In October, Maricopa County Attorney Bill Montgomery punked out on pursuing state criminal charges against Horne regarding the shenanigans exposed in the FBI's investigation, part of which was conducted with the assistance of Montgomery's office.
Instead, the county attorney opted to pursue a civil penalty against Horne and his 2010 campaign operative, Kathleen Winn, now in charge of outreach for the AG's Office, for alleged coordination between Business Leaders for Arizona, the independent-expenditure committee she ran during the general election, and Horne's own campaign.
Such coordination is illegal under state law and is punishable by civil penalties of three times the amount in question.
The FBI amassed a mountain of circumstantial evidence to back the charge that Winn and Horne colluded in raising more than $500,000 to fund an attack ad against Horne's Democratic opponent, Felecia Rotellini, whom Horne bested statewide by a mere 63,298 votes.
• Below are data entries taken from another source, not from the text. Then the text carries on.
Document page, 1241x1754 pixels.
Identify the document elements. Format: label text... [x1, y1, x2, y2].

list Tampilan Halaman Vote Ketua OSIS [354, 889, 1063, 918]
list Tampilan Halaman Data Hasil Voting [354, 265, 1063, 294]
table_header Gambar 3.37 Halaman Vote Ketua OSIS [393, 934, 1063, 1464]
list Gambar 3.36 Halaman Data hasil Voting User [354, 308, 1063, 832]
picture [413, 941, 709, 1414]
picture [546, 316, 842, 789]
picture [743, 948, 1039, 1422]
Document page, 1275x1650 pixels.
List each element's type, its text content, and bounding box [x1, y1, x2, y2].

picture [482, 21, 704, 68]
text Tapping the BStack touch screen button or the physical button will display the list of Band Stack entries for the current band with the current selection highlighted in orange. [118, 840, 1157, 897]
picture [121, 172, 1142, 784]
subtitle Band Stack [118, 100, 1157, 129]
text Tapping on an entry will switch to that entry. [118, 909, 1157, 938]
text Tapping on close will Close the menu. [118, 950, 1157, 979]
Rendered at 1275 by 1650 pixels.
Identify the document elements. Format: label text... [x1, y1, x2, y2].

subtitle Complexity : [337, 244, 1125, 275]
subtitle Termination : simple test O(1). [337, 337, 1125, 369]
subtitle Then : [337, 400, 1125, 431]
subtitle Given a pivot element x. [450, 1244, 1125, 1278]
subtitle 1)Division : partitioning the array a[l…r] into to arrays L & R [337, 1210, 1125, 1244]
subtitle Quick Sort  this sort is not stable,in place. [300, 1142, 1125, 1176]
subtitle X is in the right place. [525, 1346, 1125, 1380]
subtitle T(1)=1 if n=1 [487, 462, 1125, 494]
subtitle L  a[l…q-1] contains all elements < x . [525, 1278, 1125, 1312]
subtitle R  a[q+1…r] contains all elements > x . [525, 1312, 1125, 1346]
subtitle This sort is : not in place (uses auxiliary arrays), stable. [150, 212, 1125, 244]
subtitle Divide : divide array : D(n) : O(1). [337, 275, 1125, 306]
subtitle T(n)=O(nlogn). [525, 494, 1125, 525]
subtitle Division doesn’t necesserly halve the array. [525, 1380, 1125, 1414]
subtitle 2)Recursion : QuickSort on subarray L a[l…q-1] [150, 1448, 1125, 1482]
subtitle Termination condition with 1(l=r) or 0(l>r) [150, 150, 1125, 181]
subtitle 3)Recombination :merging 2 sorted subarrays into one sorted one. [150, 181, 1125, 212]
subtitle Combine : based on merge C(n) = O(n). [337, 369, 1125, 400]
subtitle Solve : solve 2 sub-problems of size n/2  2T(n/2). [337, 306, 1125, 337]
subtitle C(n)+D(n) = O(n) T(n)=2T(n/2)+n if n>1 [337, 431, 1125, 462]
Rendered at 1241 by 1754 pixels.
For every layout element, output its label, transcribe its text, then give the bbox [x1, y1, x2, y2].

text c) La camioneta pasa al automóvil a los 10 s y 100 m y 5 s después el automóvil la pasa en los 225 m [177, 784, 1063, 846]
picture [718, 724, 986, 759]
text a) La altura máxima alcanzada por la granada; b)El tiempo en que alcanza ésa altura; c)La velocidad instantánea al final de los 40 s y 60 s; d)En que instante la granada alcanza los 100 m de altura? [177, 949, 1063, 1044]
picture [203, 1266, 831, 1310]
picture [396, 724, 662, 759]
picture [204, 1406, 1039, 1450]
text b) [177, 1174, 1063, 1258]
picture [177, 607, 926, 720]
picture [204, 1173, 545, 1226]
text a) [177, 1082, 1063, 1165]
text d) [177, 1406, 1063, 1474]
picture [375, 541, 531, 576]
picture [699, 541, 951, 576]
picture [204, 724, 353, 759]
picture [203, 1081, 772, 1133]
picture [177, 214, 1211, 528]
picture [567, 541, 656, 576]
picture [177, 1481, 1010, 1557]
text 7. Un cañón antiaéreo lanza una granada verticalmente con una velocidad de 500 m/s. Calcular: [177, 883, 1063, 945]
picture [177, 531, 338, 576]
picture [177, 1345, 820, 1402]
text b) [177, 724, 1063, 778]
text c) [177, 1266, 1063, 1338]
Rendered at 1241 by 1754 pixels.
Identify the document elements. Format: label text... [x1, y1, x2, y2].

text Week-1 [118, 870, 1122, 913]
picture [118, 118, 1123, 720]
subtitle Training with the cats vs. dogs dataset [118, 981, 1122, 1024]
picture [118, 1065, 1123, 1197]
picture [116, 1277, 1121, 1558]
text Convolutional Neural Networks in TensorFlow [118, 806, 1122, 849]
Winn and Horne have a hearing before an administrative law judge in late January. Hypothetically, the judge could fine the pair $1 million each.
Still, Horne and Winn could appeal any such decision, handing the case to county Superior Court. There also are underlying issues concerning the constitutionality of the state statutes involved.
Horne also continues to battle, for the moment, a local criminal traffic charge of vehicular hit-and-run, which occurred March 27 during a rendezvous with his alleged mistress, Assistant Attorney General Carmen Chenal. The fender bender was witnessed by two FBI agents as they dogged Horne.
The State Bar of Arizona is investigating charges that Horne violated ethics rules in relation to the traffic accident and the alleged campaign finance improprieties.
Far worse for Horne than any fine or slap on the wrist by the Bar is the humiliation of the FBI's detailed account of Horne swapping cars, donning a baseball cap, stopping off for takeout from Pita Jungle, and rear-ending an SUV before he and Chenal ended up back at her Roosevelt Street apartment.
The hit-and-run alone might buy him a one-way ticket to the political graveyard. And the continued employment of his girlfriend as an assistant AG at a six-figure salary remains a colossal embarrassment, one that had the potential to land Horne in the federal pen for a variety of crimes he may have committed in an effort to keep clandestine his extramarital affair.
Horne's inner circle is a tightly knit, dysfunctional little bunch. Many served Horne during his eight years as state Superintendent of Public Instruction. They worked on his campaigns and followed him from the Department of Education to the AG's Office after his election in 2010.
Among these are longtime spokeswoman Amy Rezzonico, chief of staff Margaret Dugan, policy specialist Doug Nick, and Sharon Collins, head of constituent services at his Tucson office.
His second-in-command, Rick Bistrow, is Horne's former law partner. They go back to Horne's days as a Democrat, when they both sat on the governing board of the Paradise Valley Unified School District.
Then there's Chenal, whose ex-husband, Thomas Chenal, works for the AG as chief counsel for public advocacy. The Chenals divorced in 1999.
Most of Chenal's legal experience has been in construction and real estate law. She briefly was a partner in Horne's law firm before Horne became state school superintendent in 2003.
In January 2006, at Horne's prompting, the Department of Education hired Chenal as a program specialist in special education at a salary of nearly $63,000 a year, a pay rate that would increase to $80,000.
As was originally reported by New Times in 2006 ("Changing the Chenal," April 27), Chenal was hired to this position despite no experience working in special education.
Her law license recently had been suspended, and she was placed on two years' probation by the State Bar of Arizona for serious ethical and legal lapses, such as bouncing checks to the clerk of court, altering a letter from an expert witness in a medical-malpractice case, and taking a domestic-relations case in Illinois, where she was not authorized to practice.
Chenal declared bankruptcy in 2004. She had a DUI charge from 2001 on her record that she pleaded down to reckless driving.